Annie learns from Brittany that other students have been ridiculing her online, photoshopping her face onto pornographic images and publicly exposing her cellphone number and address. She rushes home and attempts suicide by overdosing on pills. After a panicked phone call from Lynn, Will finds Annie in the bathtub and forces her to vomit. Brittany spends the night to keep Annie company, mending their friendship.

Annie wakes up and finds Will sitting outside. He admits that he blames himself for failing to protect her and pleads for her forgiveness, though he believes he does not deserve it. Annie tearfully embraces him.
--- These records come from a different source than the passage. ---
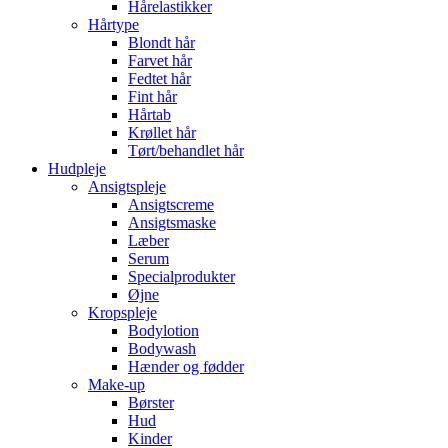
Hårelastikker
Hårtype
Blondt hår
Farvet hår
Fedtet hår
Fint hår
Hårtab
Krøllet hår
Tørt/behandlet hår
Hudpleje
Ansigtspleje
Ansigtscreme
Ansigtsmaske
Læber
Serum
Specialprodukter
Øjne
Kropspleje
Bodylotion
Bodywash
Hænder og fødder
Make-up
Børster
Hud
Kinder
During a post-credits scene, it is revealed that "Charlie" is actually a high school physics teacher named Graham Weston, who is married and has a young son.

==Cast==
- Liana Liberato as Annie Cameron
- Clive Owen as Will Cameron, Lynn's husband and Annie's father
- Catherine Keener as Lynn Cameron, Will's wife and Annie's mother
- Viola Davis as Gail Friedman, a hospital counselor
- Jason Clarke as Doug Tate, an FBI agent
- Chris Henry Coffey as "Charlie" / Graham Weston, the older man Annie meets online
- Noah Emmerich as Al Hart, Will's boss
- Joseph Sikora as Rob Moscone
- Spencer Curnutt as Peter Cameron, Will & Lynn's son and Annie's older brother
- Aislinn Debutch as Katie Cameron, Will & Lynn's youngest daughter and Annie's younger sister
- Olivia Wickline as Louise
- Zoe Levin as Brittany, Annie's best friend
- Zanny Laird as Serena Edmonds
- Yolanda Mendoza as Tanya
- Shenell Randall as Alexa

==Production==
Filming took place in Michigan. Interior and exterior scenes at Annie's high school were shot at Dexter High School in Dexter, Michigan. Another location that was used for filming was Twelve Oaks Mall in Novi.

In an interview Schwimmer stated that he always wanted Annie to be played by a 14-year-old, as "there is a danger, if you cast someone who is 18, 19 or 20 to play 14 or 15, that very subtly, almost unconsciously, the audience is, 'Oh, this isn't so bad.'" He based the film on 14 years of involvement with The Rape Foundation and seven years of research. The scene where Annie is raped was filmed as late as possible, to ensure a "really safe environment for Liana." In the seven years of development, about 50 drafts of the script were written.

==Reception==
===Box office===
Trust earned $120,016 in North America and $475,423 internationally, for a worldwide gross of $595,439.

===Critical response===
Trust received positive reviews from critics. As of June 2020, the film holds a 79% approval rating on Rotten Tomatoes, based on 66 reviews with an average rating of 6.7 out of 10. The critical consensus states: "Director David Schwimmer gets some gut-wrenching performances out of his actors but he still lacks the chops to fully ratchet up story tension." The film also has a score of 60 out of 100 on Metacritic based on 18 critics indicating mixed or average reviews.

In his review, Roger Ebert of the Chicago Sun-Times gave the film four stars out of four and stated: "The bravest thing about David Schwimmer's 'Trust' is that it doesn't try to simplify. It tells its story of a 14-year-old girl and a predatory pedophile as a series of repercussions in which rape is only the first, and possibly not the worst, tragedy to strike its naive and vulnerable victim. It's easy to imagine how this story could have been exploited and dumbed down. It works instead with intelligence and sympathy."